Task statement:
For the entries below, report every line that includes the word "linecap".

*** Provided records ***

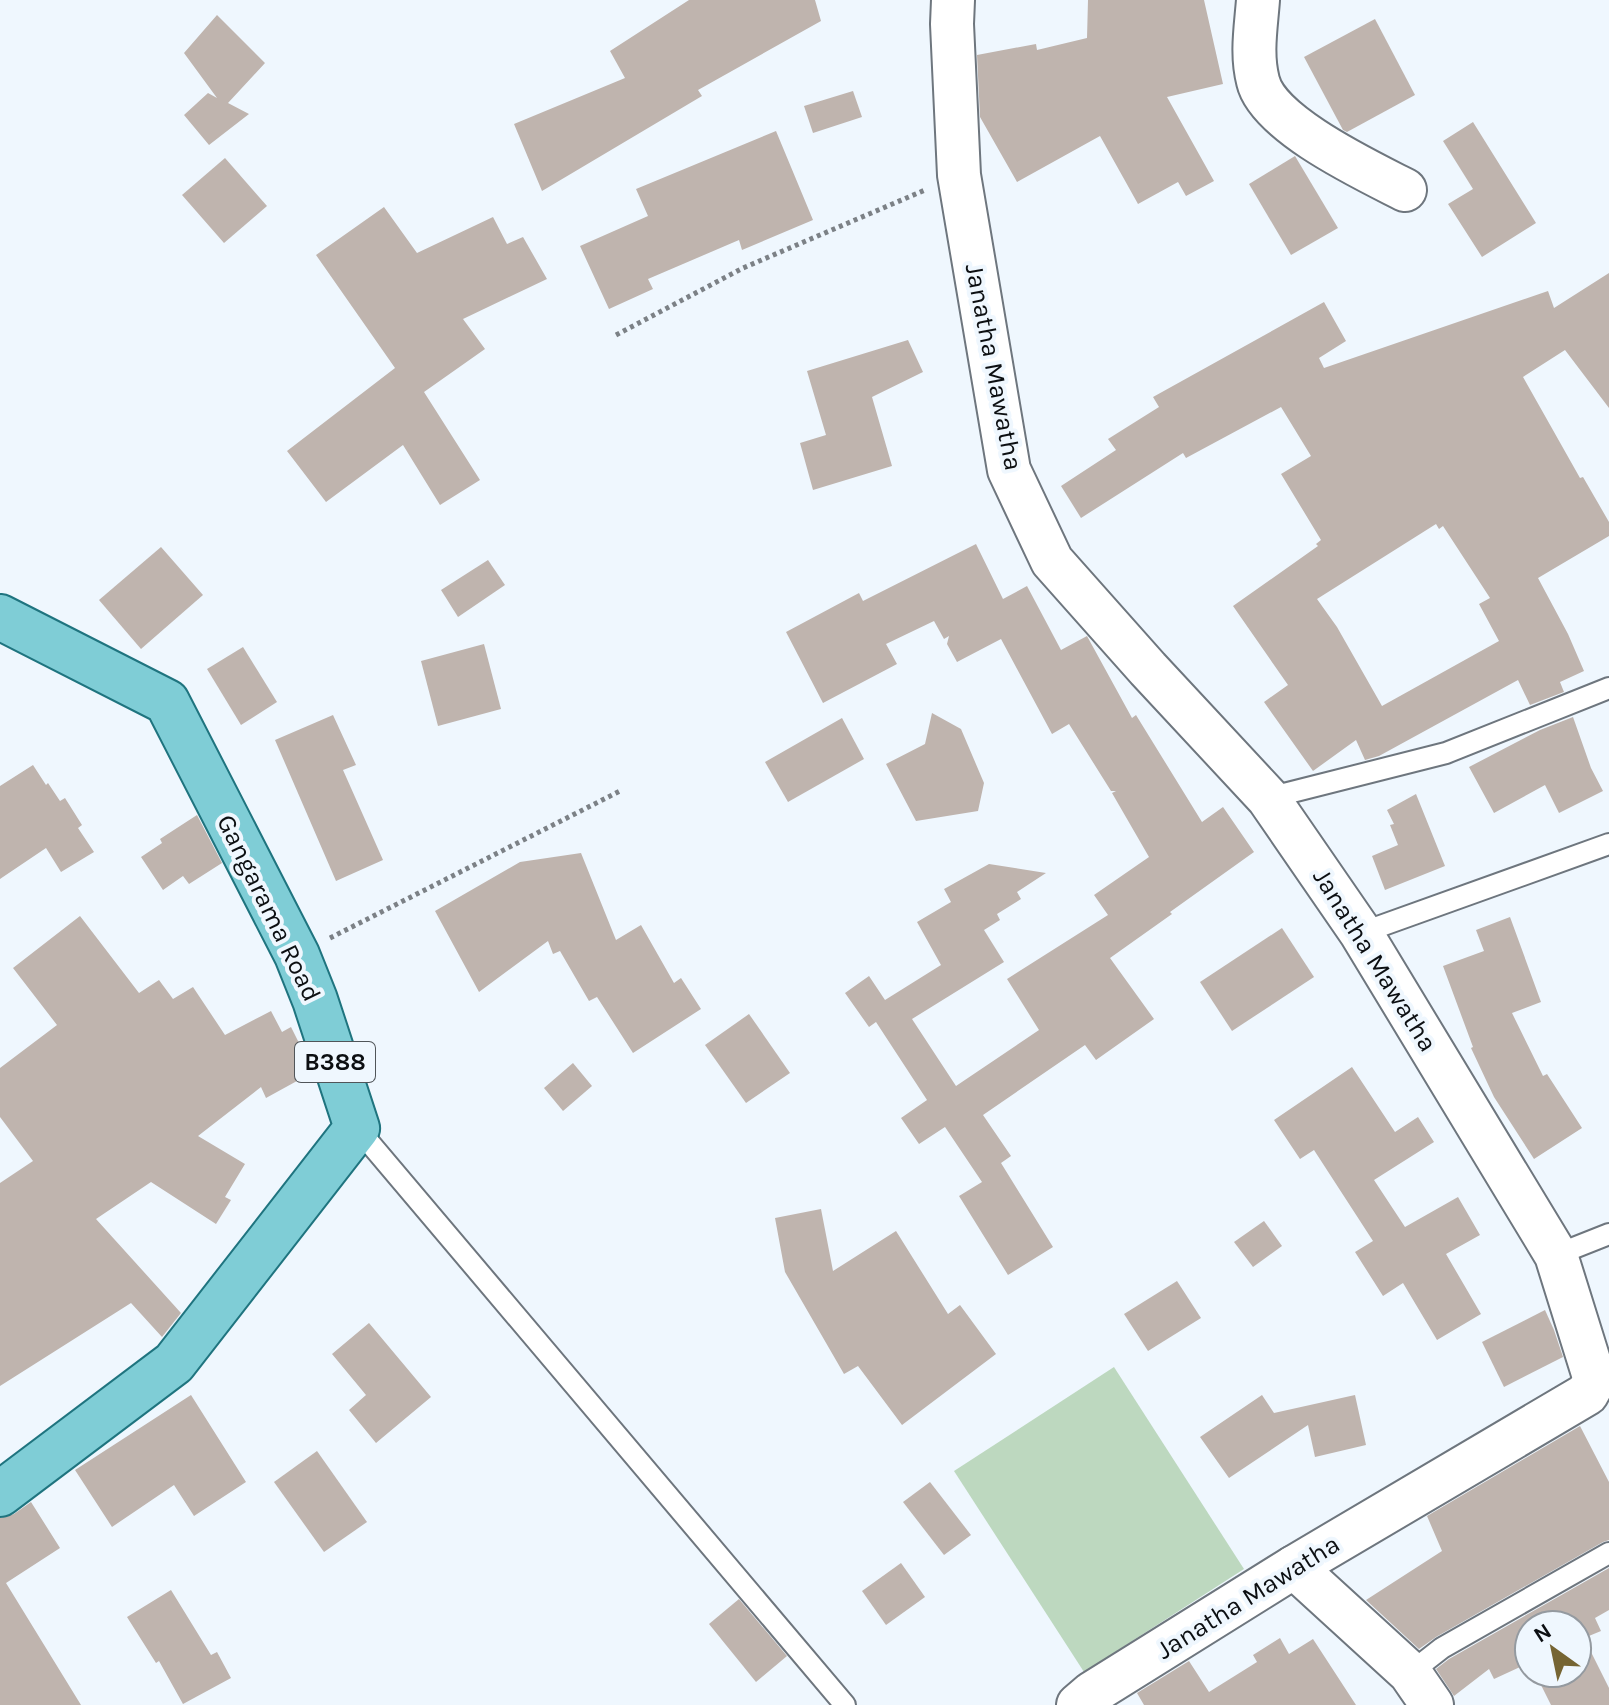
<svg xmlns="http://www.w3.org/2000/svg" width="1609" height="1705" font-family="Karla,sans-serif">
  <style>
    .green { fill: #bdd8bf }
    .building { fill: #bfb4ae; fill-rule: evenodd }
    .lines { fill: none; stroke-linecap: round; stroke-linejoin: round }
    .lane-casing { stroke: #6e767e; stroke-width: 24 }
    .street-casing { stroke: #6e767e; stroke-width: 46 }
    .primary-casing { stroke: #1f747f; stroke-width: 48 }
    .path { stroke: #7c8186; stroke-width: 5; stroke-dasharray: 4 4; stroke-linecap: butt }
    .lane { stroke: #fff; stroke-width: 20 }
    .street { stroke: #fff; stroke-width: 42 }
    .primary { stroke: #7fcdd6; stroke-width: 44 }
    .labels { text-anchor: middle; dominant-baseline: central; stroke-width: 8; stroke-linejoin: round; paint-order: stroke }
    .shield { fill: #eff7fe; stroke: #505559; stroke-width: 2 }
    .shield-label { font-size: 24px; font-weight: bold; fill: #0c0f12 }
    .street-label { font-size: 26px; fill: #0c0f12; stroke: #eff7fe }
  </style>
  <rect width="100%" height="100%" fill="#eff7fe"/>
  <path class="green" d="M1114 1367 1244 1569 1084 1672 954 1471Z"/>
  <g class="building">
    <path d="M689 0H815L821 21 698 90 702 96 542 191 514 124 625 78 610 51Z"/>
    <path d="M1088 0H1204L1223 84 1167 97 1214 181 1186 196 1178 182 1138 204 1100 136 1017 182 980 117 977 55 1036 44 1037 50 1087 38Z"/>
    <path d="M217 15 265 63 228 103 249 114 209 145 184 115 208 93 217 98 184 53Z"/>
    <path d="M1375 19 1415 95 1347 132 1343 130 1304 57Z"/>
    <path d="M853 91 862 117 813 133 804 106Z"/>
    <path d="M1473 122 1536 223 1482 257 1448 204 1473 189 1443 141Z"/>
    <path d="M776 131 813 220 742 250 739 240 648 279 653 289 609 309 580 246 648 216 636 189Z"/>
    <path d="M1295 156 1338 228 1291 255 1249 184Z"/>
    <path d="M225 158 267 206 224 243 182 195Z"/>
    <path d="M384 207 417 253 493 217 507 244 523 237 547 279 463 319 485 349 424 392 480 480 440 505 403 445 326 502 287 451 395 368 316 255Z"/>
    <path d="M1609 273V408L1565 350 1523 377 1580 478 1583 477 1609 522V536L1538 578 1568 634 1584 671 1560 682 1564 692 1530 705 1518 680 1379 756 1365 760 1356 740 1313 771 1264 702 1288 685 1233 606 1318 546 1316 544 1321 540 1281 474 1311 456 1281 407 1186 458 1183 453 1081 518 1061 486 1116 450 1108 439 1159 407 1153 397 1324 302 1346 341 1319 358 1324 368 1548 291 1554 308ZM1436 524 1439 529 1443 526 1490 598 1479 604 1499 641 1382 706 1337 627 1317 599Z"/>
    <path d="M908 340 923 372 872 397 892 466 813 490 800 443 826 435 807 371Z"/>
    <path d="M976 544 1003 599 1027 586 1061 650 1087 636 1132 718 1136 715 1202 822 1223 807 1254 852 1170 912 1172 914 1110 958 1154 1019 1096 1060 1085 1045 983 1115 1011 1156 1001 1163 1053 1247 1008 1275 959 1196 982 1182 945 1127 919 1144 901 1118 927 1100 876 1022 869 1027 845 993 869 976 885 1000 941 965 917 922 951 902 944 889 989 864 1046 873 1017 892 1021 899 997 914 1000 920 984 930 1004 962 912 1019 956 1086 1039 1030 1007 979 1108 915 1094 895 1149 857 1112 793 1116 791H1111L1069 724 1052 734 1001 639 957 662 947 644 949 636 944 639 934 621 886 644 897 664 823 703 786 632 859 593 863 601Z"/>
    <path d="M161 547 203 595 141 649 99 600Z"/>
    <path d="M488 560 505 585 458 617 441 590Z"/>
    <path d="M484 644 501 709 438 726 421 661Z"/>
    <path d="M243 647 277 702 241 725 207 669Z"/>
    <path d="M932 713 961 729 984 783 978 811 916 821 886 764 925 744Z"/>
    <path d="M333 715 356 765 343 770 383 860 336 881 275 740Z"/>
    <path d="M1573 717 1591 768 1603 791 1559 813 1545 785 1494 813 1469 767 1540 730Z"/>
    <path d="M842 718 864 759 788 802 765 762Z"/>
    <path d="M33 765 46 785 48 783 60 801 65 798 82 825 78 828 94 852 61 872 46 848 0 879V786Z"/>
    <path d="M1416 794 1445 866 1385 890 1372 856 1398 845 1390 825 1394 824 1387 810Z"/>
    <path d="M197 815 222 863 189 884 183 876 163 890 141 857 162 843 160 839Z"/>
    <path d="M581 853 616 940 641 925 674 983 681 978 701 1009 633 1053 597 997 589 1001 560 951 553 954 548 941 479 992 435 911 520 862Z"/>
    <path d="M80 916 139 993 159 980 173 999 193 987 225 1035 271 1011 282 1032 291 1027 311 1067 303 1070 306 1076 266 1098 261 1087 198 1136 245 1164 225 1197 231 1200 216 1224 151 1182 96 1219 181 1313 162 1337 131 1303 0 1386V1183L33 1161 0 1117V1068L57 1025 13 968Z"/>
    <path d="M1510 917 1541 1002 1512 1013 1543 1076 1547 1074 1582 1128 1534 1159 1494 1097 1471 1048 1473 1047 1443 966 1484 951 1476 930Z"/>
    <path d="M1282 928 1314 977 1232 1031 1200 982Z"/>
    <path d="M749 1014 790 1073 746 1103 705 1045Z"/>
    <path d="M573 1063 592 1086 563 1111 544 1088Z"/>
    <path d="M1352 1067 1395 1132 1418 1117 1434 1142 1374 1180 1405 1227 1458 1197 1480 1235 1446 1254 1481 1314 1437 1340 1403 1283 1383 1296 1355 1252 1373 1241 1314 1150 1300 1159 1274 1120Z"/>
    <path d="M821 1209 833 1271 896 1231 948 1314 960 1305 996 1354 902 1425 858 1366 844 1374 785 1272 775 1218Z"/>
    <path d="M1264 1221 1282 1246 1253 1267 1234 1242Z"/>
    <path d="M1177 1281 1201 1318 1148 1351 1124 1314Z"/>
    <path d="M1545 1310 1554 1330 1563 1357 1504 1387 1482 1342Z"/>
    <path d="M369 1323 431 1397 376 1443 349 1410 366 1395 332 1354Z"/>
    <path d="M191 1395 246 1482 194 1516 174 1485 112 1527 75 1470Z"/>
    <path d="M1262 1395 1274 1413 1355 1395 1366 1445 1315 1457 1308 1425 1229 1478 1200 1437Z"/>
    <path d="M1580 1426 1609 1482V1540L1603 1542 1436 1637 1419 1649 1366 1600 1442 1551 1427 1516Z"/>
    <path d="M317 1451 367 1522 324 1552 274 1482Z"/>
    <path d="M930 1482 971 1535 944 1555 903 1502Z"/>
    <path d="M31 1502 60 1548 6 1583 81 1705H0V1518L14 1514Z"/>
    <path d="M901 1563 925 1597 886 1625 862 1591Z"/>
    <path d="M1609 1568V1610L1595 1618 1601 1631 1584 1638 1609 1688V1705H1551L1535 1673H1577V1625H1529V1663L1494 1679 1489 1669 1454 1696 1436 1669 1449 1659Z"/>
    <path d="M171 1590 211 1655 217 1652 231 1678 183 1704 159 1661 156 1663 127 1617Z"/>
    <path d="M739 1599 787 1656 756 1682 709 1624Z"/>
    <path d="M1280 1638 1289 1654 1313 1639 1356 1705H1144L1137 1693 1189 1661 1209 1692 1257 1662 1253 1655Z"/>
  </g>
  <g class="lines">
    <defs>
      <g id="lane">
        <path d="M1268 798 1446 753 1609 688"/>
        <path d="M1361 933 1609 844"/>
        <path d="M357 1128 845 1705"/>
        <path d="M1556 1255 1609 1234"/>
        <path d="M1410 1673 1442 1648 1609 1553"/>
      </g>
      <g id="street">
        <path d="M953 0 952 24 959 175 1009 470 1052 561 1148 669 1268 798 1361 933 1556 1255 1595 1380 1587 1394 1294 1567 1092 1693 1078 1705"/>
        <path d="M1258 0C1256 27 1251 54 1258 81 1268 124 1366 170 1405 190"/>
        <path d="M1294 1567 1410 1673 1432 1705"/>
      </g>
      <path id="primary" d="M0 617 167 702 297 955 315 1000 357 1128 174 1363 0 1494"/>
    </defs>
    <use href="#lane" class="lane-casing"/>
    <use href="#street" class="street-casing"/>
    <use href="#primary" class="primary-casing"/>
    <g class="path">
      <path d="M616 335 743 268 925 190"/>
      <path d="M330 938 622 790"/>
    </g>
    <use href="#lane" class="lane"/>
    <use href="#street" class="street"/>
    <use href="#primary" class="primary"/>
  </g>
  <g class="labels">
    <rect class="shield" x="295" y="1042" width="80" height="40" rx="6"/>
    <g class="shield-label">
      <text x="335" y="1062">B388</text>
    </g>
    <g class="street-label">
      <text transform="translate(994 367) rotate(79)">Janatha Mawatha</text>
      <text transform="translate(269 908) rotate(64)">Gangarama Road</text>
      <text transform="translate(1375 960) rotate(58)">Janatha Mawatha</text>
      <text transform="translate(1248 1597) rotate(-32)">Janatha Mawatha</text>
    </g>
  </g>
  <g transform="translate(1553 1649) rotate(327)"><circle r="38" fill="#eff7fe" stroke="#949aa0" stroke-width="2"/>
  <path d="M0-6L14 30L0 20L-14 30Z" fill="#766533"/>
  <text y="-12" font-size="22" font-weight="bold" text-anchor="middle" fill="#0c0f12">N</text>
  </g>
</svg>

*** End of Provided records ***

Answer to the problem:
    .lines { fill: none; stroke-linecap: round; stroke-linejoin: round }
    .path { stroke: #7c8186; stroke-width: 5; stroke-dasharray: 4 4; stroke-linecap: butt }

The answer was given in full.